From: Lee Schermerhorn <lee.schermerhorn@hp.com>
To: linux-mm@kvack.org
Cc: akpm@linux-foundation.org, ak@suse.de, mel@skynet.ie,
clameter@sgi.com, eric.whitney@hp.com
Subject: [PATCH/RFC 7/8] Mem Policy: MPOL_PREFERRED cleanups for "local allocation"
Date: Thu, 06 Dec 2007 16:21:29 -0500 [thread overview]
Message-ID: <20071206212129.6279.1028.sendpatchset@localhost> (raw)
In-Reply-To: <20071206212047.6279.10881.sendpatchset@localhost>
PATCH/RFC 07/08 - Mem Policy: MPOL_PREFERRED cleanups for "local allocation" - V5
Against: 2.6.24-rc2-mm1
V4 -> V5:
+ change mpol_to_str() to show "local" policy for MPOL_PREFERRED with
preferred_node == -1. libnuma wrappers and numactl use the term
"local allocation", so let's use it here.
V3 -> V4:
+ updated Documentation/vm/numa_memory_policy.txt to better explain
[I think] the "local allocation" feature of MPOL_PREFERRED.
V2 -> V3:
+ renamed get_nodemask() to get_policy_nodemask() to more closely
match what it's doing.
V1 -> V2:
+ renamed get_zonemask() to get_nodemask(). Mel Gorman suggested this
was a valid "cleanup".
Here are a couple of "cleanups" for MPOL_PREFERRED behavior
when v.preferred_node < 0 -- i.e., "local allocation":
1) [do_]get_mempolicy() calls the now renamed get_policy_nodemask()

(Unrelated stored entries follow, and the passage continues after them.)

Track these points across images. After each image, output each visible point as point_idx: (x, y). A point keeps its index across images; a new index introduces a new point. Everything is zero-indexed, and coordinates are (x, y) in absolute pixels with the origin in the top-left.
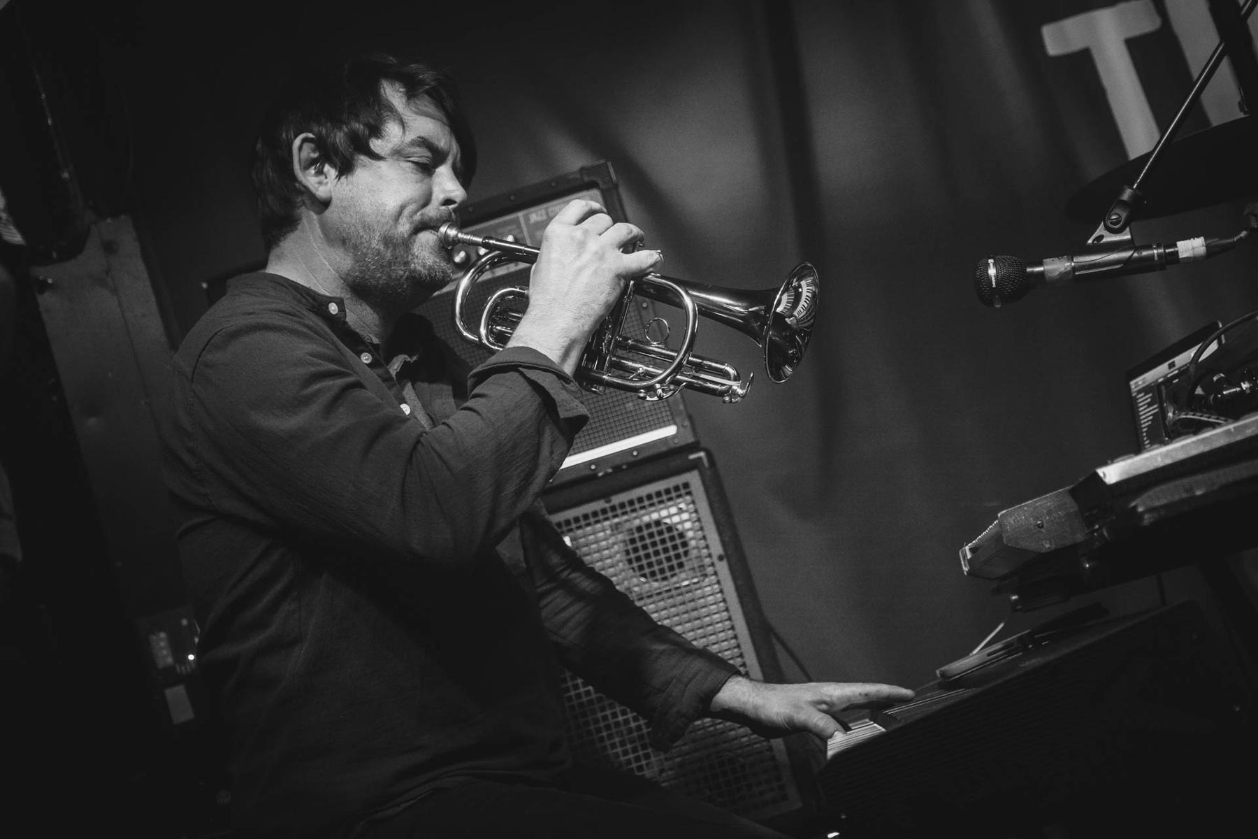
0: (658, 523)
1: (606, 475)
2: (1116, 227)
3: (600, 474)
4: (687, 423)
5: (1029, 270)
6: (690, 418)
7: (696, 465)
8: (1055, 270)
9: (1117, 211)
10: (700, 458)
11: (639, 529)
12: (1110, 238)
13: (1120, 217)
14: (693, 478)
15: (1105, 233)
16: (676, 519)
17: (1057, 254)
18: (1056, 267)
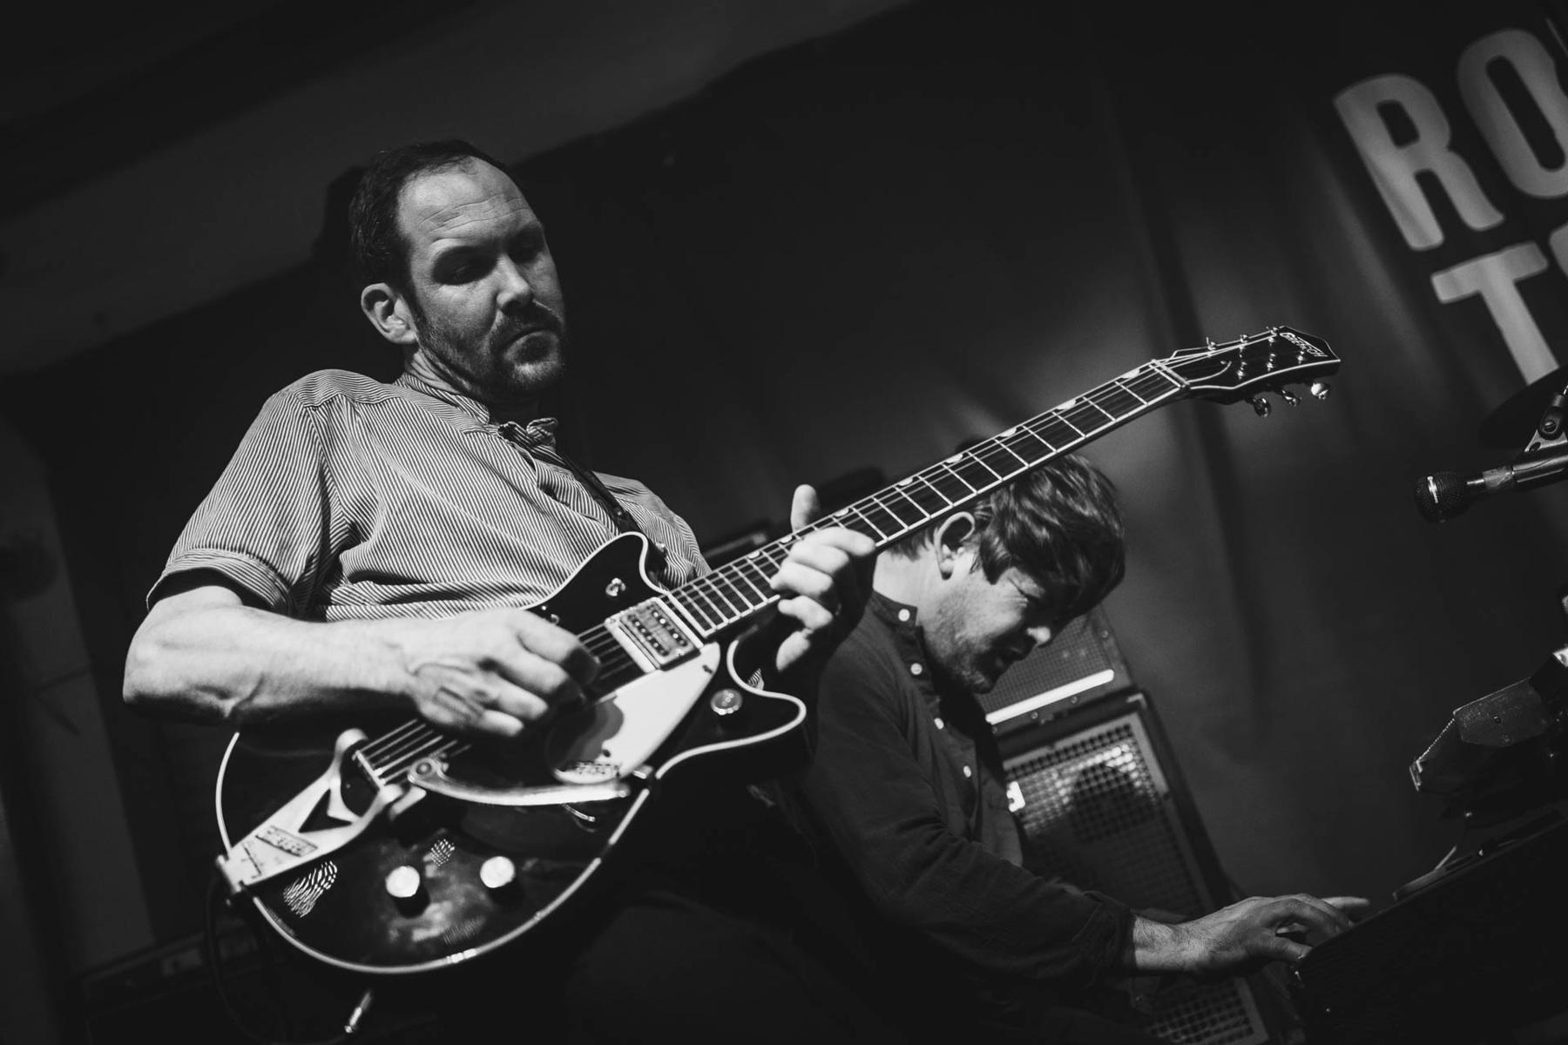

to fetch the nodemask associated with a policy. Currently,
get_policy_nodemask() returns the set of nodes with memory, when
the policy 'mode' is 'PREFERRED, and the preferred_node is < 0.
Return the set of allowed nodes instead. This will already have
been masked to include only nodes with memory.
2) When a task is moved into a [new] cpuset, mpol_rebind_policy() is
called to adjust any task and vma policy nodes to be valid in the
new cpuset. However, when the policy is MPOL_PREFERRED, and the
preferred_node is <0, no rebind is necessary. The "local allocation"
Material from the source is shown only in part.